City ban on aerial banners challenged
HUGE AERIAL BANNERS depicting graphic images of aborted fetuses are political speech that deserve First Amendment protection, the attorney for an anti-abortion group contends.
Robert Muise, counsel for the California-based Center for Bio-Ethical Reform, is asking a panel of three judges representing the 9th Circuit Court of Appeals to overturn a lower court's ruling that upheld Honolulu's ban on aerial advertising. The organization says the ban effectively squelches their ability to participate in public debate and influence public opinion.
"To censor the visual impact the images have on viewers is in effect to silence our clients' message," Muise argued yesterday to the three-judge panel, which is wrapping up oral arguments in Honolulu this week.
It is unknown when the panel -- consisting of Chief Judge Margaret McKeown, Justice Myron Bright from the 8th Circuit and Honolulu's Richard Clifton -- is expected to rule. The panel must decide whether Honolulu's ordinance is constitutional and whether federal law pre-empts it.
The center and its executive director, Gregg Cunningham, sued the city in U.S. District Court in April 2003, alleging that the ordinance violates its constitutional rights.
Last November, Chief U.S. District Judge David Ezra agreed with the city that it had the right to limit aerial advertising.
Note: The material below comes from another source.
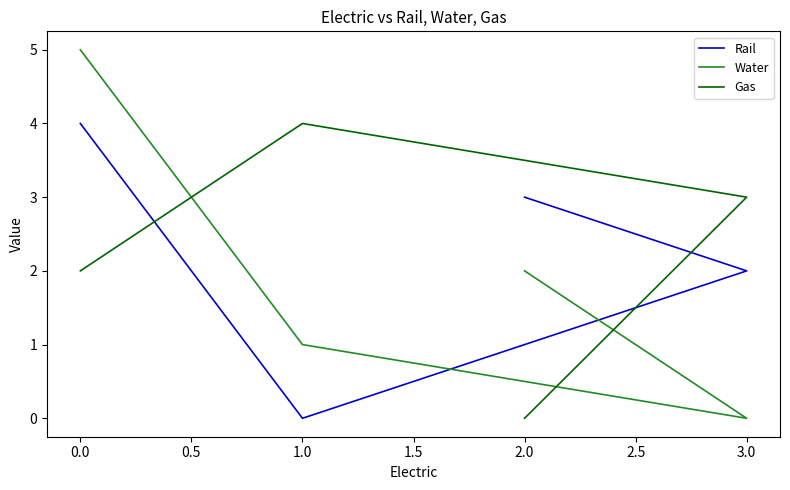

Which series ends up on top after the final intersection of Rail and Gas?

Rail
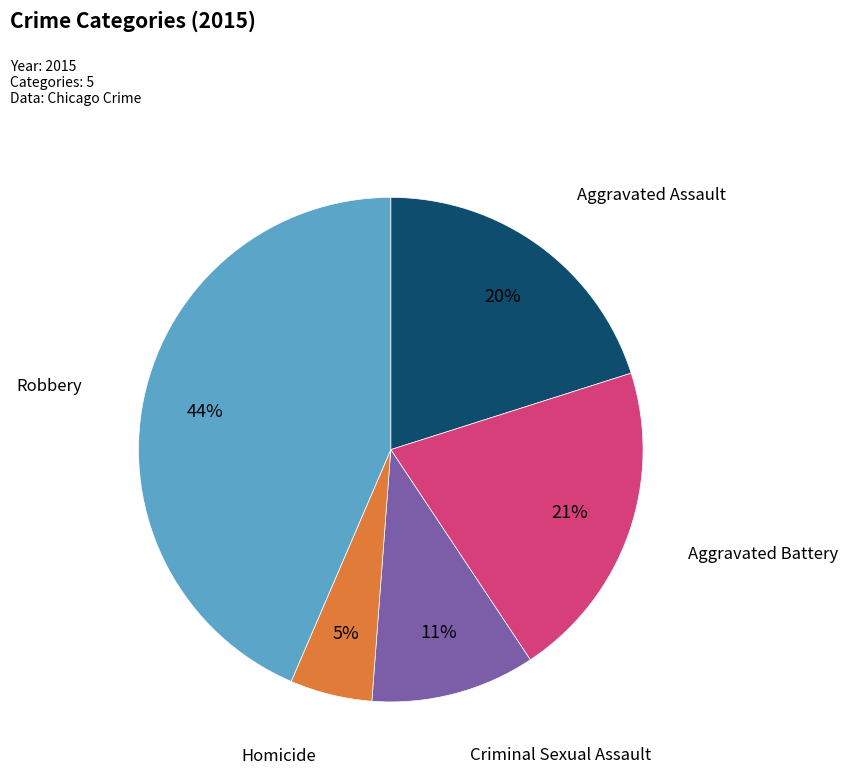

Is there any slice that represents more than half of the pie?

No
Ezra held that the ban served legitimate needs, including minimizing distractions for passers-by and to "protect what is probably the state's most valuable and fragile economic asset -- the natural beauty upon which Hawaii's tourism economy relies."
The city maintains that the group has the constitutional right to express its views but is bound by regulations that govern when, where and how, said Jon Van Dyke, special deputy corporation counsel.
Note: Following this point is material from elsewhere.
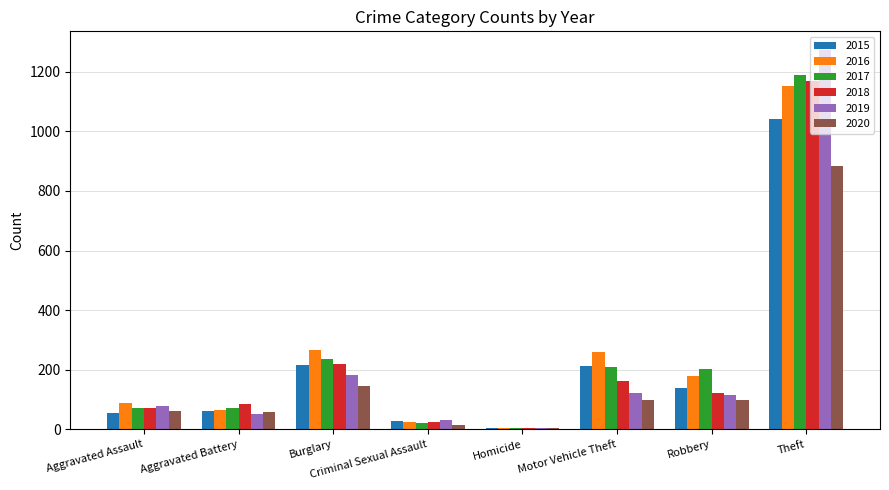

Is the value of 2020 at Aggravated Battery greater than the value of 2017 at Theft?

No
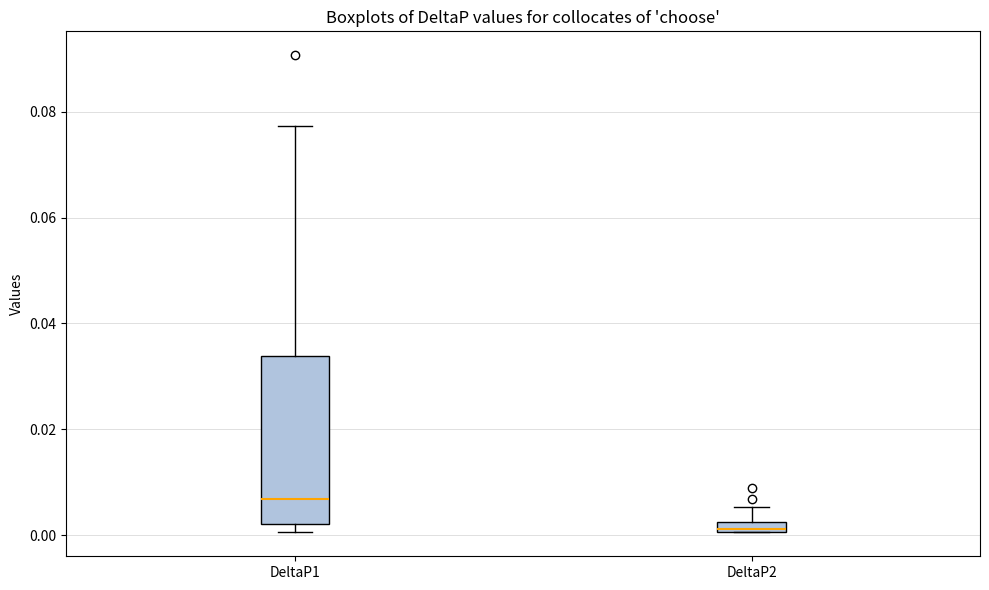

Which box is the tallest, from its lower edge to its upper edge?

DeltaP1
"This organization wants to pull a tow banner that would have a message on it and that would constitute advertising, which is prohibited by the ordinance," Van Dyke said.
The city's ordinance prohibits aerial advertising but has exemptions for self-identification, trademark and trade insignias because the FAA has authority over that, he said. For example, Aloha Airlines is allowed to have its name on its aircraft, and Goodyear on its blimp.
The center contends that the FAA has exclusive province over airspace and that any state or local law that conflicts with it is federally pre-empted.
The center has flown the banners -- some as big as 50 feet high by 100 feet long -- from aircraft in 19 states and has authorization from the FAA to fly in every state, Muise said. Honolulu is the only county that prohibits it from doing so, he said.
Van Dyke said the city prevailed in a nearly identical case in 2002 when the 9th Circuit upheld a Honolulu federal judge's ruling denying a challenge to the city's ordinance by SkySign International.
"So we feel pretty comfortable the SkySign opinion resolves that issue in the county's favor," he said. SkySign, which used a helicopter at night to tow an electric sign 8 feet high by 36 feet long, also sued the city after the City Council banned its flights.
Mary Steiner, chief executive of the Outdoor Circle, said Honolulu has been free of billboards of any kind since 1926, and the nonprofit organization considers aerial advertisements to be billboards.